Asian swamp eel
(Monopterus albus)

Classification

Species: Monopterus albus

General data

Scientific names: Asian swamp eel
Local names: Rice eel, Ricefield eel, Rice paddy eel
Habitat: Freshwater
Climate: Tropical
Native: Asia
Introduced: North America

The Asian swamp eel (Monopterus albus), also known as rice eel, ricefield eel, or rice paddy eel, is a commercially important, air-breathing species of fish in the family Synbranchidae. It occurs in East and Southeast Asia, where it is a very common foodstuff sold throughout the region. It has been introduced to two areas near the Everglades in Florida and near Atlanta in Georgia.

Description

The Asian swamp eel has a scaleless, anguilliform body that grows to a meter or less, typically 25 to 40 cm as an adult. As a swamp eel, it has a tapering tail and blunt snout, and lacks pectoral and pelvic fins. The dorsal, anal, and caudal fins are rudimentary, with the caudal fin often absent.
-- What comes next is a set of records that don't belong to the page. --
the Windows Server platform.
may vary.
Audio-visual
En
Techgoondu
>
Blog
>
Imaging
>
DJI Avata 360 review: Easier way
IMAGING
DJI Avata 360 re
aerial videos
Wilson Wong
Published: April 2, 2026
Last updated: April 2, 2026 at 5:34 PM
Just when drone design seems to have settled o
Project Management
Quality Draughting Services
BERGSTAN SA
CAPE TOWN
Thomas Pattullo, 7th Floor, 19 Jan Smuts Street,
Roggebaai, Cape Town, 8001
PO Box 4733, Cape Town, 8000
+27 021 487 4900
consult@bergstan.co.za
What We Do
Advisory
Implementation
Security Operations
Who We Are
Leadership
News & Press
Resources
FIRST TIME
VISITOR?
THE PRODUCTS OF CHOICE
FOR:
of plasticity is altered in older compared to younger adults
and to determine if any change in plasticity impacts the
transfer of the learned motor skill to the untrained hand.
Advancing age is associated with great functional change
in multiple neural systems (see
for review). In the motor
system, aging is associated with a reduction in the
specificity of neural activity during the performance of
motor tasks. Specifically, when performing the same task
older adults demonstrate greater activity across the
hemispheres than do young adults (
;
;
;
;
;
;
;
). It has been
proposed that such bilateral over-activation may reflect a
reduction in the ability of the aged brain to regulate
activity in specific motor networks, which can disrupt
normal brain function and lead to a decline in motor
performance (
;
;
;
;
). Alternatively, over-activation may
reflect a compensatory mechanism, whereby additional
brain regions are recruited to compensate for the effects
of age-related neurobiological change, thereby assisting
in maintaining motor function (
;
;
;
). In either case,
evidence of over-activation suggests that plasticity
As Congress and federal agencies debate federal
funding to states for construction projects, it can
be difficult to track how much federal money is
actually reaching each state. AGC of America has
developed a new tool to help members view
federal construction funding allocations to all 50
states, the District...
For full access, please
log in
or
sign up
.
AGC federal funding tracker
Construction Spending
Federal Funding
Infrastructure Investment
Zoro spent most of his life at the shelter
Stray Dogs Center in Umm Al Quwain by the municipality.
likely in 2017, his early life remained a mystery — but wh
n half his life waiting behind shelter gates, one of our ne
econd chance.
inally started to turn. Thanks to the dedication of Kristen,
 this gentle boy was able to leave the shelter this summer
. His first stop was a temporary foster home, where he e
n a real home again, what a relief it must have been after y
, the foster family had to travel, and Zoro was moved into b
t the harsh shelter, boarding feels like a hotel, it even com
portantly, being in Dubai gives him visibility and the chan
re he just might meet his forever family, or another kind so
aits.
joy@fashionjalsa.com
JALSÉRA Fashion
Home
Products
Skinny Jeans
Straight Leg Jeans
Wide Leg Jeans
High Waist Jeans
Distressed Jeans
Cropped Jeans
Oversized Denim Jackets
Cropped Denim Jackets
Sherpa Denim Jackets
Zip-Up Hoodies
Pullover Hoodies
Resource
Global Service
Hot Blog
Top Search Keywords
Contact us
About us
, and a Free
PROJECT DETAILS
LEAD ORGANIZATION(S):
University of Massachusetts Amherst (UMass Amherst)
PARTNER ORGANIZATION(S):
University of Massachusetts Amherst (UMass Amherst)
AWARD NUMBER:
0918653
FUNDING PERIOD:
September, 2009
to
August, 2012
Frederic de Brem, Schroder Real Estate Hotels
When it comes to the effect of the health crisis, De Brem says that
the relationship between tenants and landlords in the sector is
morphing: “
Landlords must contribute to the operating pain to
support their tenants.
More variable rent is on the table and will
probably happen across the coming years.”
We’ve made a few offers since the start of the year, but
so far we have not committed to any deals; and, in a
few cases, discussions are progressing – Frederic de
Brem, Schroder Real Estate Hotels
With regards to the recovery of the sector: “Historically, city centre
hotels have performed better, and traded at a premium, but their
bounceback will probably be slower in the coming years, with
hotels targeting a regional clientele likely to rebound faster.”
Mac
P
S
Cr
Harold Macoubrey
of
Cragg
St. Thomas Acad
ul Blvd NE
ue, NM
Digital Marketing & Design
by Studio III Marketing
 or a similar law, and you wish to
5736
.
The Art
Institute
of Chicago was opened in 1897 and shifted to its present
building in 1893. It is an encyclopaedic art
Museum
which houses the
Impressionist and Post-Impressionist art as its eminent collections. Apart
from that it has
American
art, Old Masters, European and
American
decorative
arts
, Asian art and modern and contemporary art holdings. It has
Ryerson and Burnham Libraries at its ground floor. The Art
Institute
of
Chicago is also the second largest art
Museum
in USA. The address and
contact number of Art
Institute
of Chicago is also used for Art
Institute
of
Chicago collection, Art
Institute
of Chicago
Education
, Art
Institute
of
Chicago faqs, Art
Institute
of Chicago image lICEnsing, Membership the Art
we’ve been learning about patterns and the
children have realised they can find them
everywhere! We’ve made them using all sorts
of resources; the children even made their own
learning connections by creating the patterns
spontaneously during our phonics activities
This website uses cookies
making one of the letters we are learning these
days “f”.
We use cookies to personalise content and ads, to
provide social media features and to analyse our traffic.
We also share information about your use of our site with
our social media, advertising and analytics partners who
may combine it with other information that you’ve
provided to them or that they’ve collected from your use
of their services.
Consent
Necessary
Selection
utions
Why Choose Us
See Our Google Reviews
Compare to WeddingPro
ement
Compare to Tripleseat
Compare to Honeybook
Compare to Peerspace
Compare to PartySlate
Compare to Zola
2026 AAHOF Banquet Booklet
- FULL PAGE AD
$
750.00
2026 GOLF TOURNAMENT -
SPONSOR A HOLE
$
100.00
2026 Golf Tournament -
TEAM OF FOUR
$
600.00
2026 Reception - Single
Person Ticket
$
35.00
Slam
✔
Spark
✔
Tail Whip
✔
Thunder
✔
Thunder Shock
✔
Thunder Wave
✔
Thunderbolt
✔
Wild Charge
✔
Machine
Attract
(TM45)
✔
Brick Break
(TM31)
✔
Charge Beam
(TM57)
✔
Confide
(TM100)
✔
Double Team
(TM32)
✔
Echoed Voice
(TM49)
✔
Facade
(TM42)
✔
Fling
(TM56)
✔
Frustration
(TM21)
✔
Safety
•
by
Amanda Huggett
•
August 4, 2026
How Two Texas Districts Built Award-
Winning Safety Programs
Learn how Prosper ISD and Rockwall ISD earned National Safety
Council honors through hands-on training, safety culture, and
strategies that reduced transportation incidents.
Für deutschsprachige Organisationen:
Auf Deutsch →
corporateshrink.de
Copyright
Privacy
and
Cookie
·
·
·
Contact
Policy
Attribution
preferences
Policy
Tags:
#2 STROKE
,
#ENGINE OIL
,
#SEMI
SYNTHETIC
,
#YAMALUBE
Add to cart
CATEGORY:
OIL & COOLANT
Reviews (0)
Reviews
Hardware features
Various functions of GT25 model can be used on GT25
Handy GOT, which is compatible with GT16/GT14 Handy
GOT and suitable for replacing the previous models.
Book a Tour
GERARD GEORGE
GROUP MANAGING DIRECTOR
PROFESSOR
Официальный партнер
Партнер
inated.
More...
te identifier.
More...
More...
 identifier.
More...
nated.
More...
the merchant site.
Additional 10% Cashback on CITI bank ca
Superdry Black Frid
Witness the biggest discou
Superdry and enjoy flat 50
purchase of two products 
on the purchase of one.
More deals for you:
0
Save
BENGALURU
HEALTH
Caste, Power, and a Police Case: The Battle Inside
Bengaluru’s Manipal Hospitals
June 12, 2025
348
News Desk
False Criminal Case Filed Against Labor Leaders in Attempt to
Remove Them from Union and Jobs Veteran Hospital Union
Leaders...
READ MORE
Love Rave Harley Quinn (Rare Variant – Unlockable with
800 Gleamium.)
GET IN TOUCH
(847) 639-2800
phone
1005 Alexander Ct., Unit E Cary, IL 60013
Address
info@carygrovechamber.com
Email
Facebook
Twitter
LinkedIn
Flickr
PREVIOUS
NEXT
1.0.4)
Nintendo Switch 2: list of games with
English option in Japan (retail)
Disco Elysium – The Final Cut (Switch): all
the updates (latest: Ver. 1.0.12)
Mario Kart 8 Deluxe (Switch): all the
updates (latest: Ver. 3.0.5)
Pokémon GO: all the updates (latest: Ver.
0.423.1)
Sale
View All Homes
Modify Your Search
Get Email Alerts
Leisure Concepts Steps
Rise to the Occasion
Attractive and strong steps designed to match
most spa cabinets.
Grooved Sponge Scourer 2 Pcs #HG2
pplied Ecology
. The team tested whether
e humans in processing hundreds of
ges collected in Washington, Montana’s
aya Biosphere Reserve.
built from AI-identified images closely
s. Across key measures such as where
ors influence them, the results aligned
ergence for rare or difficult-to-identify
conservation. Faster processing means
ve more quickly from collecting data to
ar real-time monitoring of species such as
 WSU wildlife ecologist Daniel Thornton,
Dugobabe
These fins serve to protect the swamp eel against rolling, and assist in sudden turns and stops. Its gill membranes are fused, but one v-shaped gill is located beneath the head. Such a shape prevents reverse flow.

Their colour is variable, but generally olive or brown, with irregular dark flecks. Individuals in Florida usually have a dark body and head, with dark olive or brown dorsal coloring and light orange ventral coloring. Individuals caught in Florida can be more colourful, indicating breeding for the pet trade.

The mouth is large and protractile, and both upper and lower jaws have tiny teeth for eating fishes, worms, crustaceans, and other small aquatic animals.

Similar species
M. cuchia, a related species also commonly eaten, has also been introduced to the USA. When it breaths, the throat expands on sides of head, as opposed to ventrally in M. albus. This species also has suprapharyngeal air chambers, which M. albus does not, and a few scales, which are entirely absent in M. albus. M. cuchia has a single row of teeth, as opposed to two rows.

Distribution
It has a wide distribution. Monopterus albus is native to much of East and Southeast Asia, ranging west as far as India. M. albus is native to the tropical and subtropical areas of northern India and Burma to China, Japan, and Indo-Malayan Archipelago, possible populations in Far East Russia and northeastern Australia might belong to different cryptic species.

It is a common fish in India, southern China to Malaysia, and Indonesia.

The populations in most of Japan (Honshu and Kyushu) are likely introduced from China. The population in the Nara Basin was introduced from Korea in the beginning of the 20th century. Its distribution in Japan is discontinuous, which also indicates that it is introduced within the last millennium or so.

The eels found in Taiwan appear to belong to two different species, a Japanese form was introduced in 1940, but a Southeast Asian form is also common and may have also been introduced or be native.

The eels were first introduced to the Oahu in Hawaiian Islands around 1900, where they still occur.

Earliest record of the fish in the Philippines is in 1918 from a collection by the Commercial Museum of Philadelphia where it has become an invasive species.

Locations in the Southeastern United States were not colonized until the end of the 20th century. Around 1990, the eels were introduced to several ponds at a nature center near Atlanta, Georgia, within the Chattahoochee River drainage basin; by 1994, individuals had migrated to an adjacent marsh, the Chattahoochee Nature Center north of Atlanta.

Subsequently, eels were collected from Florida waters in 1997 at two widely separated areas, one in southeast and the other in west-central Florida. Tens of thousands of swamp eels are estimated to inhabit nearly 55 miles of two water canal systems in southern Florida, one in the North Miami area and another on the eastern side of Everglades National Park.

Two other populations of the eels have been discovered since 1993, one outside of Tampa, Florida, and one in southern Georgia near the Chattahoochee River. One or more of the populations are believed to be the result of an intentional or accidental release of the creature from a home aquarium or fish farm. Some populations may have been the result of an attempt by a few local residents to establish the eels as a food source.